De onde, por sinal, vêm ainda hoje muitas dessas cestas, das que encontra na feira e até mesmo em grandes lojas de Lisboa e Porto (e apostaríamos, as da Carolina Herrera). Feitas por quem? Idosos. Os poucos que ainda têm a força para fazer esta arte árdua, como complemento da sua pequena reforma, e que não sabem trabalhar de outra forma se não numa economia paralela, onde sempre se trabalhou, a preços que fazem rir quando se sabe do trabalho envolvido, e consequentemente desmotiva qualquer jovem a dar continuidade, que apesar de saberem fazer, não querem trabalhar em algo insustentável. E quem os pode culpar?


Ah. E quem fazia as cestas de antigamente, antes da Indústria do Plástico em que todos levavam os almoços para o campo e para a escola numa seira? Eram feitas também por crianças. Crianças como Eu, uma Esperança Vitória com nem 5 anos, que subia para um tijolo para alcançar o tear e tecer as suas primeiras cestas, que trabalhava em todos os seus tempos livres, para ajudar os seus pais a colocar algo mais em cima da mesa. E isto não é vergonha. Não tenho vergonha dos calos que tenho nas mãos com mais de 40 anos por saber fazer esta arte. Mas tenho pena, que esses calos me tenham feito desistir de uma arte de família na primeira oportunidade por um futuro melhor, que não era o artesanato, em que saí de casa aos 17 anos, e nunca mais teci uma cesta portuguesa até chegar aos meus 38 anos, despedir-me de um emprego estável de 14 anos, e criar o projeto Victoria Handmade.

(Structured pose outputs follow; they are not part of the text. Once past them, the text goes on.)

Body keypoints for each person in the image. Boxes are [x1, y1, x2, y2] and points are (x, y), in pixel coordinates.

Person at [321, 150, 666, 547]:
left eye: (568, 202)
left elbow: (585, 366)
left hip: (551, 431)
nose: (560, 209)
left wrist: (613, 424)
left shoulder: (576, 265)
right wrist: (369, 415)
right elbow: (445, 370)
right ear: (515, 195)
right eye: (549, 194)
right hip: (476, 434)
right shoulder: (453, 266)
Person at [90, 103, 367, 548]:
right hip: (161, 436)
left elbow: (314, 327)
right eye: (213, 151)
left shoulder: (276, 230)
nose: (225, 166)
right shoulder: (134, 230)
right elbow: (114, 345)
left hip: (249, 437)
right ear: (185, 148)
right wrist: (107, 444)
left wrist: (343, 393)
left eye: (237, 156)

A falta de ética, transparência e sustentabilidade no artesanato é real. Porque para sair barato a quem compra, sai bem caro para quem faz.

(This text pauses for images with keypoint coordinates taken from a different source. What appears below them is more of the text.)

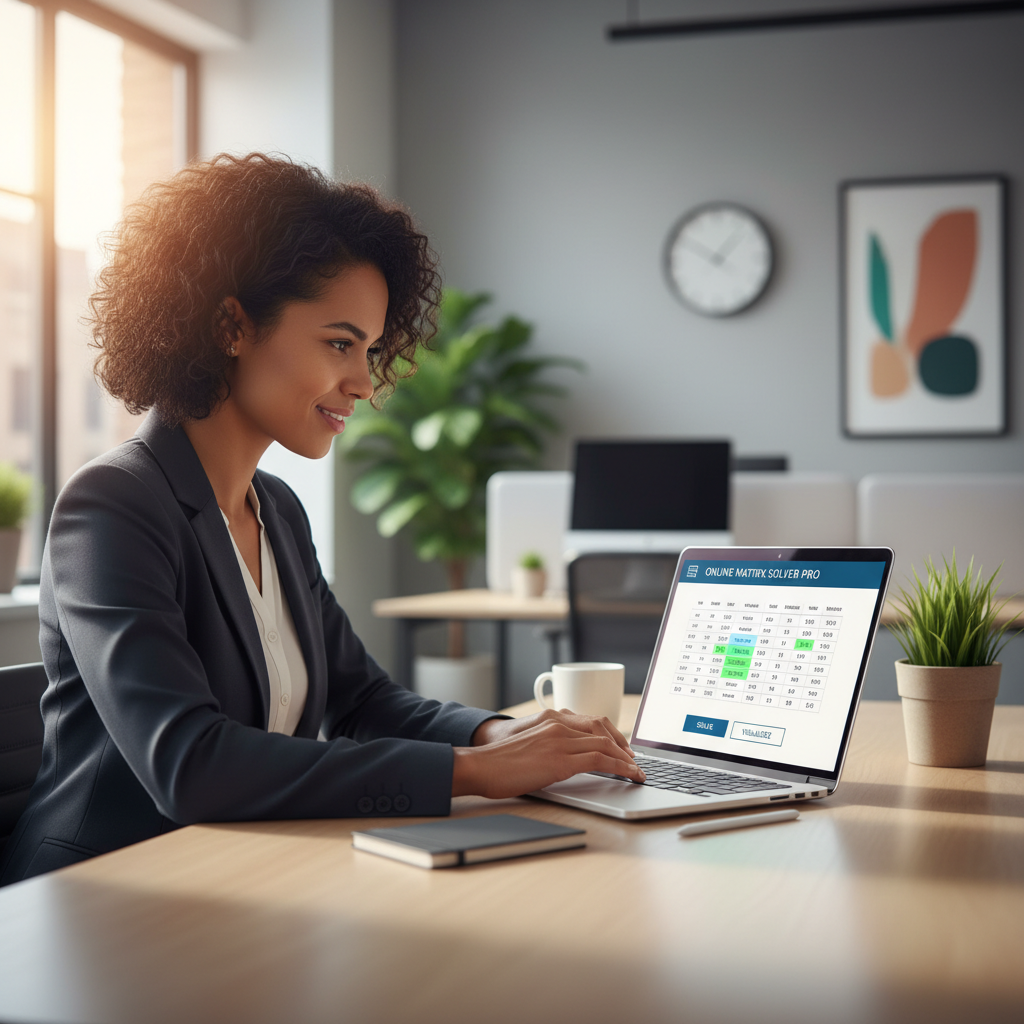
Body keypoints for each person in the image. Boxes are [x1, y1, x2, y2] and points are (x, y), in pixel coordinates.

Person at [0, 153, 643, 886]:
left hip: (241, 872)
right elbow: (189, 764)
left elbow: (359, 696)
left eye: (370, 350)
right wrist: (473, 770)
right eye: (340, 343)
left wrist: (508, 735)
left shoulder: (276, 508)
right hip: (103, 893)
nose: (366, 384)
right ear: (230, 326)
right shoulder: (113, 505)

Podemos concluir com estas histórias e enquanto artesã de gema, é difícil para mim admitir que alguém de fora consegue vender melhor aquilo que é nosso. E que a primeira pessoa a desvalorizar o artesanato, é na verdade, o artesão, pois é ele que coloca o seu trabalho ao preço da chuva e não apenas o cliente, que segue o trilho de quem vai à frente.

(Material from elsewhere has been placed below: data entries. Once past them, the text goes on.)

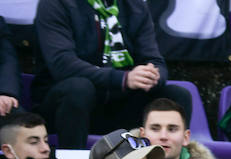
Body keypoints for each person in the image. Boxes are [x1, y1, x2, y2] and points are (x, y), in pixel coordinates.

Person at [32, 0, 192, 149]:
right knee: (78, 88)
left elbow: (155, 60)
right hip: (68, 108)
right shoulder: (56, 4)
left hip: (119, 105)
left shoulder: (134, 5)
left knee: (177, 95)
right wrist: (123, 78)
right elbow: (62, 64)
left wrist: (151, 75)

O artesão tem de mudar a mentalidade, valorizar o seu trabalho, a sua Arte… e o público aprenderá a fazer o mesmo quando nós o educarmos a tal. Para depois não nos admirarmos de designers estrangeiros agarrarem na nossa arte, ''apropriarem-se'' dela e venderem-na por fim a valores que, a nosso ver, são justos. O que não está certo é um intermediário ter margens de lucro de 200, 300 e 500% sem exageros devido aos valores surreais que saem das mãos calejadas e muitas delas já engelhadas da idade.

Por isso é tão importante adquirir diretamente ao artesão. Não à loja, nem na feira, pois muitas das vezes está a comprar a um intermediário. Está a ajudar a exploração no artesanato. Porque daqui a 10 anos, não vai conseguir encontrar essas peças, essas obras-primas de arte, nessas lojas e nesses mercados. Porque daqui a 10 anos, não haverá mais artesãos. Porque os idosos não conseguem dar mais de si, e os jovens não querem, nem podem, trabalhar em algo que não sustenta a sua família.


Na Victoria Handmade, continuaremos nesta luta pela valorização do trabalho do Artesão. Sim, para deixarmos de ser olhados como analfabetos e dependentes. Sim, sabemos trabalhar, temos visão e estratégia de presente e futuro. A Vitória é cada pessoa que valoriza e apoia as Artes & Ofícios.


Portugal é pequeno geograficamente, no entanto Grande no Artesanato.


Promovam, Valorizem, mas não se esqueçam das MÃOS.